Hi,
I am not so sure, where to post this, but as it is not related to any help, just ideas so i will post it in this forum.
Mods: If this is not the best place, please move it to appropriate place which it suits. Tqs.
I have a file with some sensitive data inside, what i can do with it is to keep the user root to make it more secure. And after that encrypt the file. Delete the original and keep the encrypted one. If need some updating later, decrypt it and encrypt it again after update.
So my question is, Is this the best way to make secure a sensitive file?
Is there any other simple way around to do this type of job?
If it’s just one file you could probably just compress it with a good password, that would be very easy (not sure which compression tool can use passwords though).
A harder way would be to create an encrypted file, mount it as an encrypted partition, copy the file into it, then unmount it. It’s more complicated but can be done with the cryptsetup command (see man cryptsetup).
I hope that’s what you meant, sorry if I misunderstood :).
In general, I would not recommend TrueCrypt (RealCrypt) for Linux-only environments, it makes only sense, if there is a need to use the same encrypted data on Linux/*NIX and Mac/Win, otherwise encryption software already provided by the distribution is clearly the better solution.
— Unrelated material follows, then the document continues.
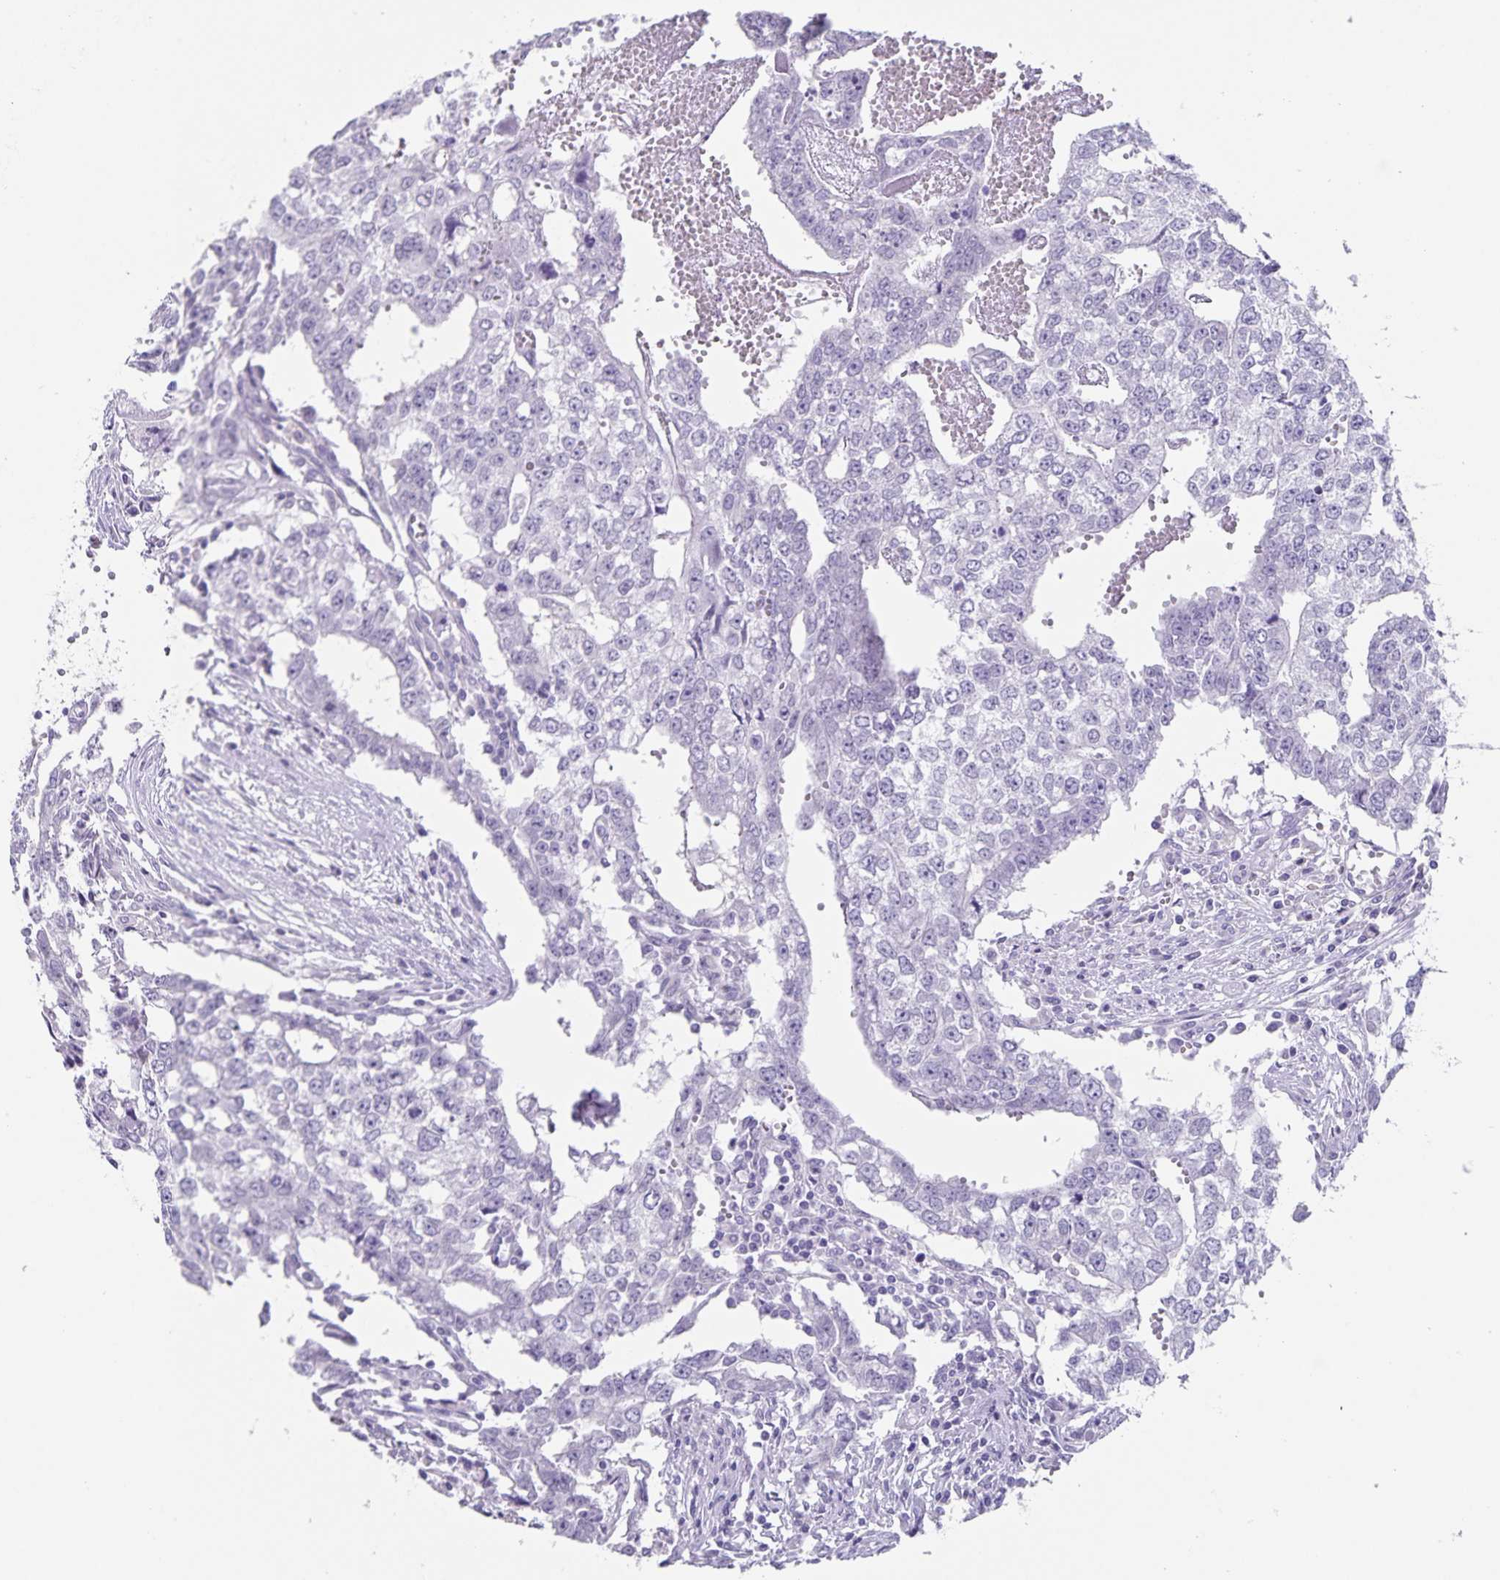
{"staining": {"intensity": "negative", "quantity": "none", "location": "none"}, "tissue": "testis cancer", "cell_type": "Tumor cells", "image_type": "cancer", "snomed": [{"axis": "morphology", "description": "Carcinoma, Embryonal, NOS"}, {"axis": "morphology", "description": "Teratoma, malignant, NOS"}, {"axis": "topography", "description": "Testis"}], "caption": "This is a histopathology image of immunohistochemistry staining of testis cancer, which shows no expression in tumor cells.", "gene": "C11orf42", "patient": {"sex": "male", "age": 24}}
I don’t know how sensitive your data is. And against whom you want to protect the file. When you delete the original it is still on your hard disk and quite easy to recover (at least parts of it). This is provided someone has physical access to your computer.
You can copy the file onto a USB stick (encrypted if you like) and lock that stick away. Then use some disk eraser program to delete it on the hard disk (by multiple overwrites). Beware: when you have edited the file there may already be multiple copies of it, all “deleted” but still available.